**EXERCISE:** Please rewrite the lines of all the items below, changing each "Kran mieten" to "Kran leihen" and keeping everything else the same.

**Stored records:**
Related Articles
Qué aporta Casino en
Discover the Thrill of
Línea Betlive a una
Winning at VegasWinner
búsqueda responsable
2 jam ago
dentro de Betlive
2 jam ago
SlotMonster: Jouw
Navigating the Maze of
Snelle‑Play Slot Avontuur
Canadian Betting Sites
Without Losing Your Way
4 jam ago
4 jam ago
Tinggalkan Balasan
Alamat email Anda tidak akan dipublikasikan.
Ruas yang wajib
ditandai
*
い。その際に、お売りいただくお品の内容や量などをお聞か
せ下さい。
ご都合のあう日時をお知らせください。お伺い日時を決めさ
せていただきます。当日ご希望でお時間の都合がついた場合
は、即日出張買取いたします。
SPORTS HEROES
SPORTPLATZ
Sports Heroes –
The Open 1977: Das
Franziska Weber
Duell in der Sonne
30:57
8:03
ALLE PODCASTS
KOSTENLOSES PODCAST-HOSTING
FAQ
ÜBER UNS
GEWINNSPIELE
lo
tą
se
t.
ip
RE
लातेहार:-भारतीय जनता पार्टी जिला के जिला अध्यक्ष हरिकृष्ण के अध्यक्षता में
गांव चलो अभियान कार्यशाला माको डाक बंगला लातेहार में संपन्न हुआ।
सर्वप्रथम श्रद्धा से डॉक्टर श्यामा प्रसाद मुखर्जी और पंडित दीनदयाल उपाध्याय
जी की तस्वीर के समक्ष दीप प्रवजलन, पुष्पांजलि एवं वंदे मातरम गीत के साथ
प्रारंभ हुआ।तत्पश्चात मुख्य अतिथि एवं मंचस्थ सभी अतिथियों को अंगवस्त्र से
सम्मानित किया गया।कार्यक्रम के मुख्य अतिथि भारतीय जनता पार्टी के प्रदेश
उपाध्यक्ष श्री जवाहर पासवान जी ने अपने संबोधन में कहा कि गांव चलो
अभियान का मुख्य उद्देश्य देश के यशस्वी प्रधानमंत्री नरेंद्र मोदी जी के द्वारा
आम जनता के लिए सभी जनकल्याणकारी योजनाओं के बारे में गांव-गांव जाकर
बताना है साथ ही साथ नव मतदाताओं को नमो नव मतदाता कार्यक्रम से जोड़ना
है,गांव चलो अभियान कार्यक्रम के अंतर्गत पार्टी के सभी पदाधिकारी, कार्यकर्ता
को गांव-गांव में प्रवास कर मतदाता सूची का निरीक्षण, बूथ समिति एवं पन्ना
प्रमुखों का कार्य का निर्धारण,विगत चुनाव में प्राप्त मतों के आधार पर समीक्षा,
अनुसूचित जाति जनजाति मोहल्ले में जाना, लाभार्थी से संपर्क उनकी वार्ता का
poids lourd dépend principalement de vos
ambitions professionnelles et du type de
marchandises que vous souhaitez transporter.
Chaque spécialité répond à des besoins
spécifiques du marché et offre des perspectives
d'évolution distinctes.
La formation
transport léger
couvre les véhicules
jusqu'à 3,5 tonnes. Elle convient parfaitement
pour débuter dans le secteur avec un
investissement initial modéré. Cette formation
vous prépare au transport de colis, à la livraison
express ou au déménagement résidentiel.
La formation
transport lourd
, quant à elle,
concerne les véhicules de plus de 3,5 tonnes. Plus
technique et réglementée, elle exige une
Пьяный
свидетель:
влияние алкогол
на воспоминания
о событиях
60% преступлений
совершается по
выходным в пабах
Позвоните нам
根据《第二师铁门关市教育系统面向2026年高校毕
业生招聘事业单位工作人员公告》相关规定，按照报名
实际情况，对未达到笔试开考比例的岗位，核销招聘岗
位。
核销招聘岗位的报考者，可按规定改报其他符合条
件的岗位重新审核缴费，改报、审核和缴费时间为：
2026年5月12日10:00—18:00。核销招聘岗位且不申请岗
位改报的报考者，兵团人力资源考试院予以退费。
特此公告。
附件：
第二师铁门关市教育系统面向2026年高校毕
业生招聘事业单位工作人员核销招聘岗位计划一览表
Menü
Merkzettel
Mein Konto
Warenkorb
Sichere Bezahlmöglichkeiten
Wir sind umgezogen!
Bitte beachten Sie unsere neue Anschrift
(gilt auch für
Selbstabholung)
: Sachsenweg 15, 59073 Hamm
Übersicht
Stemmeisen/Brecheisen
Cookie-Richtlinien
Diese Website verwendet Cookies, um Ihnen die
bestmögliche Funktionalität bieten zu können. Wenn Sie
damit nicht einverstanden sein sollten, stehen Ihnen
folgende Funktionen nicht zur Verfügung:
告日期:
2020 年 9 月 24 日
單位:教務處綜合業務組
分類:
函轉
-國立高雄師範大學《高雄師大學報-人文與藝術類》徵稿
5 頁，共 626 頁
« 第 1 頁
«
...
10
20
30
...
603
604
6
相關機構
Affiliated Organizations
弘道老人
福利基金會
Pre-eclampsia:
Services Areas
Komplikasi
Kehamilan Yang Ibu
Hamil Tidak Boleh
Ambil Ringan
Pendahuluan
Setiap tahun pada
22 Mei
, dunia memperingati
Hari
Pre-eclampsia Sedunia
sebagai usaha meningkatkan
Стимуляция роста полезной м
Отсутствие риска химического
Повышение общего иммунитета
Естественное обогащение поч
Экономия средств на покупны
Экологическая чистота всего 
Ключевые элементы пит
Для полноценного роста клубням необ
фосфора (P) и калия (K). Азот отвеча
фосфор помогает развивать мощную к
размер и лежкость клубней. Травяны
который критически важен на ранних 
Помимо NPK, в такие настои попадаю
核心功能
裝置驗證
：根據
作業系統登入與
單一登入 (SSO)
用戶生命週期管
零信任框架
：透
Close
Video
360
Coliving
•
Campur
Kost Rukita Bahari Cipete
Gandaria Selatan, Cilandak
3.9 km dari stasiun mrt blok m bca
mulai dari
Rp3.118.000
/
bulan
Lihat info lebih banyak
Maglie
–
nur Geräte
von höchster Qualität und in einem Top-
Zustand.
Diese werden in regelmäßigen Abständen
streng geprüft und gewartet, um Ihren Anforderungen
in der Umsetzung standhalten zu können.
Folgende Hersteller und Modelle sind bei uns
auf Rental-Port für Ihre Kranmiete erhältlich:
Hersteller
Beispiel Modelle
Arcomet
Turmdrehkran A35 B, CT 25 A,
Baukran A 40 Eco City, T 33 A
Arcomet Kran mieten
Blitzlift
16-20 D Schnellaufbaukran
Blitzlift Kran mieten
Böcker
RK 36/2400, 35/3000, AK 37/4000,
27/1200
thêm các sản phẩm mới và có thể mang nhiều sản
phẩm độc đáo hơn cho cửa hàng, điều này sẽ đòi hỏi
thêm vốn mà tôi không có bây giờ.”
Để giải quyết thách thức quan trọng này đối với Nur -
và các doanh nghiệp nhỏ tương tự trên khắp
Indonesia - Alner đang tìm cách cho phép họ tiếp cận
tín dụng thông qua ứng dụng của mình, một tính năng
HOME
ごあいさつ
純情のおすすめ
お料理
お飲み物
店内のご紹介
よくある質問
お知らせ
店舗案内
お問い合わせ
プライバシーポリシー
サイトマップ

**SOLUTION:**
Related Articles
Qué aporta Casino en
Discover the Thrill of
Línea Betlive a una
Winning at VegasWinner
búsqueda responsable
2 jam ago
dentro de Betlive
2 jam ago
SlotMonster: Jouw
Navigating the Maze of
Snelle‑Play Slot Avontuur
Canadian Betting Sites
Without Losing Your Way
4 jam ago
4 jam ago
Tinggalkan Balasan
Alamat email Anda tidak akan dipublikasikan.
Ruas yang wajib
ditandai
*
い。その際に、お売りいただくお品の内容や量などをお聞か
せ下さい。
ご都合のあう日時をお知らせください。お伺い日時を決めさ
せていただきます。当日ご希望でお時間の都合がついた場合
は、即日出張買取いたします。
SPORTS HEROES
SPORTPLATZ
Sports Heroes –
The Open 1977: Das
Franziska Weber
Duell in der Sonne
30:57
8:03
ALLE PODCASTS
KOSTENLOSES PODCAST-HOSTING
FAQ
ÜBER UNS
GEWINNSPIELE
lo
tą
se
t.
ip
RE
लातेहार:-भारतीय जनता पार्टी जिला के जिला अध्यक्ष हरिकृष्ण के अध्यक्षता में
गांव चलो अभियान कार्यशाला माको डाक बंगला लातेहार में संपन्न हुआ।
सर्वप्रथम श्रद्धा से डॉक्टर श्यामा प्रसाद मुखर्जी और पंडित दीनदयाल उपाध्याय
जी की तस्वीर के समक्ष दीप प्रवजलन, पुष्पांजलि एवं वंदे मातरम गीत के साथ
प्रारंभ हुआ।तत्पश्चात मुख्य अतिथि एवं मंचस्थ सभी अतिथियों को अंगवस्त्र से
सम्मानित किया गया।कार्यक्रम के मुख्य अतिथि भारतीय जनता पार्टी के प्रदेश
उपाध्यक्ष श्री जवाहर पासवान जी ने अपने संबोधन में कहा कि गांव चलो
अभियान का मुख्य उद्देश्य देश के यशस्वी प्रधानमंत्री नरेंद्र मोदी जी के द्वारा
आम जनता के लिए सभी जनकल्याणकारी योजनाओं के बारे में गांव-गांव जाकर
बताना है साथ ही साथ नव मतदाताओं को नमो नव मतदाता कार्यक्रम से जोड़ना
है,गांव चलो अभियान कार्यक्रम के अंतर्गत पार्टी के सभी पदाधिकारी, कार्यकर्ता
को गांव-गांव में प्रवास कर मतदाता सूची का निरीक्षण, बूथ समिति एवं पन्ना
प्रमुखों का कार्य का निर्धारण,विगत चुनाव में प्राप्त मतों के आधार पर समीक्षा,
अनुसूचित जाति जनजाति मोहल्ले में जाना, लाभार्थी से संपर्क उनकी वार्ता का
poids lourd dépend principalement de vos
ambitions professionnelles et du type de
marchandises que vous souhaitez transporter.
Chaque spécialité répond à des besoins
spécifiques du marché et offre des perspectives
d'évolution distinctes.
La formation
transport léger
couvre les véhicules
jusqu'à 3,5 tonnes. Elle convient parfaitement
pour débuter dans le secteur avec un
investissement initial modéré. Cette formation
vous prépare au transport de colis, à la livraison
express ou au déménagement résidentiel.
La formation
transport lourd
, quant à elle,
concerne les véhicules de plus de 3,5 tonnes. Plus
technique et réglementée, elle exige une
Пьяный
свидетель:
влияние алкогол
на воспоминания
о событиях
60% преступлений
совершается по
выходным в пабах
Позвоните нам
根据《第二师铁门关市教育系统面向2026年高校毕
业生招聘事业单位工作人员公告》相关规定，按照报名
实际情况，对未达到笔试开考比例的岗位，核销招聘岗
位。
核销招聘岗位的报考者，可按规定改报其他符合条
件的岗位重新审核缴费，改报、审核和缴费时间为：
2026年5月12日10:00—18:00。核销招聘岗位且不申请岗
位改报的报考者，兵团人力资源考试院予以退费。
特此公告。
附件：
第二师铁门关市教育系统面向2026年高校毕
业生招聘事业单位工作人员核销招聘岗位计划一览表
Menü
Merkzettel
Mein Konto
Warenkorb
Sichere Bezahlmöglichkeiten
Wir sind umgezogen!
Bitte beachten Sie unsere neue Anschrift
(gilt auch für
Selbstabholung)
: Sachsenweg 15, 59073 Hamm
Übersicht
Stemmeisen/Brecheisen
Cookie-Richtlinien
Diese Website verwendet Cookies, um Ihnen die
bestmögliche Funktionalität bieten zu können. Wenn Sie
damit nicht einverstanden sein sollten, stehen Ihnen
folgende Funktionen nicht zur Verfügung:
告日期:
2020 年 9 月 24 日
單位:教務處綜合業務組
分類:
函轉
-國立高雄師範大學《高雄師大學報-人文與藝術類》徵稿
5 頁，共 626 頁
« 第 1 頁
«
...
10
20
30
...
603
604
6
相關機構
Affiliated Organizations
弘道老人
福利基金會
Pre-eclampsia:
Services Areas
Komplikasi
Kehamilan Yang Ibu
Hamil Tidak Boleh
Ambil Ringan
Pendahuluan
Setiap tahun pada
22 Mei
, dunia memperingati
Hari
Pre-eclampsia Sedunia
sebagai usaha meningkatkan
Стимуляция роста полезной м
Отсутствие риска химического
Повышение общего иммунитета
Естественное обогащение поч
Экономия средств на покупны
Экологическая чистота всего 
Ключевые элементы пит
Для полноценного роста клубням необ
фосфора (P) и калия (K). Азот отвеча
фосфор помогает развивать мощную к
размер и лежкость клубней. Травяны
который критически важен на ранних 
Помимо NPK, в такие настои попадаю
核心功能
裝置驗證
：根據
作業系統登入與
單一登入 (SSO)
用戶生命週期管
零信任框架
：透
Close
Video
360
Coliving
•
Campur
Kost Rukita Bahari Cipete
Gandaria Selatan, Cilandak
3.9 km dari stasiun mrt blok m bca
mulai dari
Rp3.118.000
/
bulan
Lihat info lebih banyak
Maglie
–
nur Geräte
von höchster Qualität und in einem Top-
Zustand.
Diese werden in regelmäßigen Abständen
streng geprüft und gewartet, um Ihren Anforderungen
in der Umsetzung standhalten zu können.
Folgende Hersteller und Modelle sind bei uns
auf Rental-Port für Ihre Kranmiete erhältlich:
Hersteller
Beispiel Modelle
Arcomet
Turmdrehkran A35 B, CT 25 A,
Baukran A 40 Eco City, T 33 A
Arcomet Kran leihen
Blitzlift
16-20 D Schnellaufbaukran
Blitzlift Kran leihen
Böcker
RK 36/2400, 35/3000, AK 37/4000,
27/1200
thêm các sản phẩm mới và có thể mang nhiều sản
phẩm độc đáo hơn cho cửa hàng, điều này sẽ đòi hỏi
thêm vốn mà tôi không có bây giờ.”
Để giải quyết thách thức quan trọng này đối với Nur -
và các doanh nghiệp nhỏ tương tự trên khắp
Indonesia - Alner đang tìm cách cho phép họ tiếp cận
tín dụng thông qua ứng dụng của mình, một tính năng
HOME
ごあいさつ
純情のおすすめ
お料理
お飲み物
店内のご紹介
よくある質問
お知らせ
店舗案内
お問い合わせ
プライバシーポリシー
サイトマップ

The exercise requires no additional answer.